* _Task details_
Transcribe the records exactly. Pictures do not belong in the transcription.

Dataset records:
+ + + + + + +
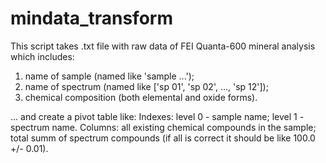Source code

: # mindata_transform

This script takes .txt file with raw data of FEI Quanta-600 mineral analysis which includes:
  1. name of sample (named like 'sample ...');
  2. name of spectrum (named like ['sp 01', 'sp 02', ..., 'sp 12']);
  3. chemical composition (both elemental and oxide forms).

... and create a pivot table like:
  Indexes:
    level 0 - sample name;
    level 1 - spectrum name.
  Columns:
    all existing chemical compounds in the sample;
    total summ of spectrum compounds (if all is correct it should be like 100.0 +/- 0.01).
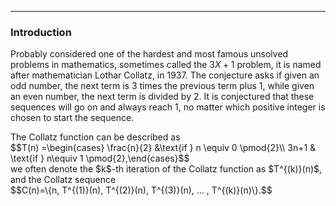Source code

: ***
### Introduction
Probably considered one of the hardest and most famous unsolved problems in mathematics, sometimes called the $3X+1$ problem, it is named after mathematician Lothar Collatz, in 1937. The conjecture asks if given an odd number, the next term is 3 times the previous term plus 1, while given an even number, the next term is divided by 2. It is conjectured that these sequences will go on and always reach 1, no matter which positive integer is chosen to start the sequence.
<p/>
The Collatz function can be described as
<br/>
$$T(n) =\begin{cases} \frac{n}{2} &\text{if } n \equiv 0 \pmod{2}\\ 3n+1 & \text{if } n\equiv 1 \pmod{2},\end{cases}$$
<br>
we often denote the $k$-th iteration of the Collatz function as $T^{(k)}(n)$, and the Collatz sequence 
<br/>
$$C(n)=\{n, T^{(1)}(n), T^{(2)}(n), T^{(3)}(n), ... , T^{(k)}(n)\}.$$
<br/>

<p/><html lang="en"><head><meta http-equiv="content-type" content="text/html; charset=utf-8"><script type="text/javascript" charset="utf-8" src="https://cdn.mathjax.org/mathjax/latest/MathJax.js?config=TeX-AMS-MML_HTMLorMML,https://vincenttam.github.io/javascripts/MathJaxLocal.js"></script></head>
+ + + + + + +
* _Written reply_
Source code

: # mindata_transform

This script takes .txt file with raw data of FEI Quanta-600 mineral analysis which includes:
  1. name of sample (named like 'sample ...');
  2. name of spectrum (named like ['sp 01', 'sp 02', ..., 'sp 12']);
  3. chemical composition (both elemental and oxide forms).

... and create a pivot table like:
  Indexes:
    level 0 - sample name;
    level 1 - spectrum name.
  Columns:
    all existing chemical compounds in the sample;
    total summ of spectrum compounds (if all is correct it should be like 100.0 +/- 0.01).
Source code

: ***
### Introduction
Probably considered one of the hardest and most famous unsolved problems in mathematics, sometimes called the $3X+1$ problem, it is named after mathematician Lothar Collatz, in 1937. The conjecture asks if given an odd number, the next term is 3 times the previous term plus 1, while given an even number, the next term is divided by 2. It is conjectured that these sequences will go on and always reach 1, no matter which positive integer is chosen to start the sequence.
<p/>
The Collatz function can be described as
<br/>
$$T(n) =\begin{cases} \frac{n}{2} &\text{if } n \equiv 0 \pmod{2}\\ 3n+1 & \text{if } n\equiv 1 \pmod{2},\end{cases}$$
<br>
we often denote the $k$-th iteration of the Collatz function as $T^{(k)}(n)$, and the Collatz sequence 
<br/>
$$C(n)=\{n, T^{(1)}(n), T^{(2)}(n), T^{(3)}(n), ... , T^{(k)}(n)\}.$$
<br/>

<p/><html lang="en"><head><meta http-equiv="content-type" content="text/html; charset=utf-8"><script type="text/javascript" charset="utf-8" src="https://cdn.mathjax.org/mathjax/latest/MathJax.js?config=TeX-AMS-MML_HTMLorMML,https://vincenttam.github.io/javascripts/MathJaxLocal.js"></script></head>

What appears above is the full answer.